# Meyers E60 wont go down



## apmakron (Nov 23, 2014)

I have searched and still it was no help. I have an e60 pump. All was good until they called for snow. Everything else works fine. I took a jumper wire straight to black wire from battery and it sparked a little. It didnt move a hair. need some help. please storm is coming this evening.


----------



## kimber750 (Sep 19, 2011)

apmakron;1919679 said:


> I have searched and still it was no help. I have an e60 pump. All was good until they called for snow. Everything else works fine. I took a jumper wire straight to black wire from battery and it sparked a little. It didnt move a hair. need some help. please storm is coming this evening.


Is the plow up in the air? When was fluid last changed? Put jack under plow if it is up and check the filters. You can also pull the a valve and check it also while jack is under plow.


----------



## apmakron (Nov 23, 2014)

Yes its in the air. I changed the fluid about a month ago. took the the pump off and drained/flushed it. I dont have a jack tall enough. but i can improvise. I will check them out. why does it spark when i hit it with a jumper wire?


----------



## kimber750 (Sep 19, 2011)

apmakron;1919693 said:


> Yes its in the air. I changed the fluid about a month ago. took the the pump off and drained/flushed it. I dont have a jack tall enough. but i can improvise. I will check them out. why does it spark when i hit it with a jumper wire?


Completing the circuit. Start with the filters. Should be able to remove them with jack under plow but much much safer to have the weight supported.
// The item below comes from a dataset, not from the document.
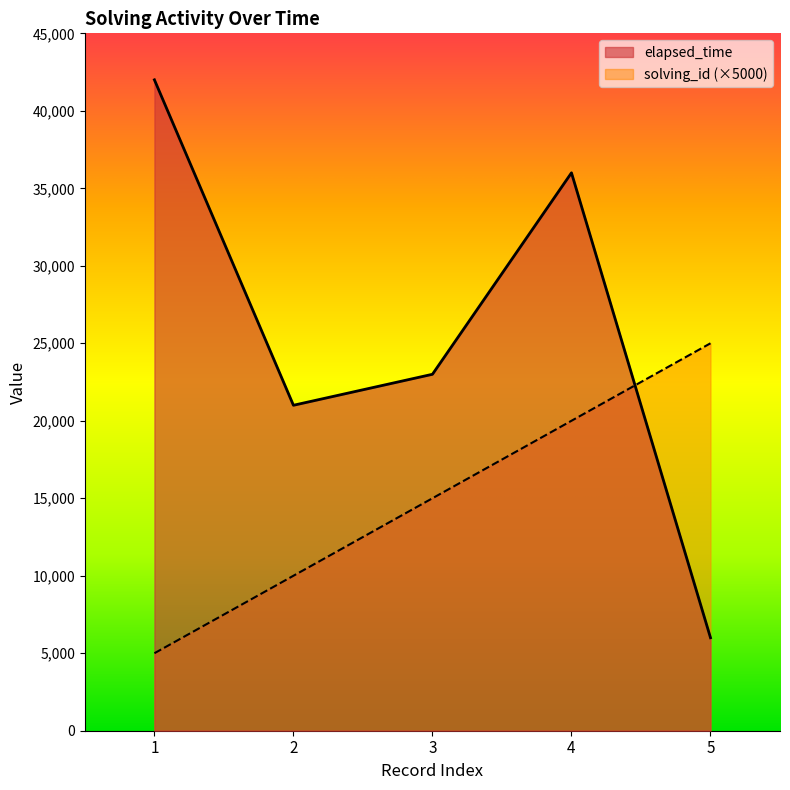

Between which two adjacent categories do elapsed_time and solving_id first intersect?

4 and 5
At the very least put some large wood blocks under plow so it can't remove any toes.


----------



## apmakron (Nov 23, 2014)

So I was able to get it in a heated garage. I left it there in the up position and went out plowing in a different truck. Came back about an hour later to the plow sitting in the ground. Cycled it up and down a few times getting faster every time. Took out the filters and found some ice pellets inside. Guess its time to drain it again. Ugh. Thanks for your help. Now any good tips to get water out of the pump. I had the Meyers fluid with deicer but I guess it didn't deice.


----------



## kimber750 (Sep 19, 2011)

apmakron;1920218 said:


> So I was able to get it in a heated garage. I left it there in the up position and went out plowing in a different truck. Came back about an hour later to the plow sitting in the ground. Cycled it up and down a few times getting faster every time. Took out the filters and found some ice pellets inside. Guess its time to drain it again. Ugh. Thanks for your help. Now any good tips to get water out of the pump. I had the Meyers fluid with deicer but I guess it didn't deice.


Post pic of the top cap on the pump. You won't be able to get all the water with pull top cover off and flushing rams. Need to find where it is getting in.


----------



## apmakron (Nov 23, 2014)

I will when I get back to the shop. I ended up taking it off the hoop and putting it in a vice. Drained all the fluid, removed motor, and plate. Cleaned it all out. Refilled it. Still on bench tho so no problem flushing rams. I had a leaking quick disco but I doubt it was coming from there.


----------



## Gman1200hd (Oct 21, 2014)

You can put a cap full of heet gas line deicer in the fluid been doing it for years with the old Meyer and Western pumps works great .


----------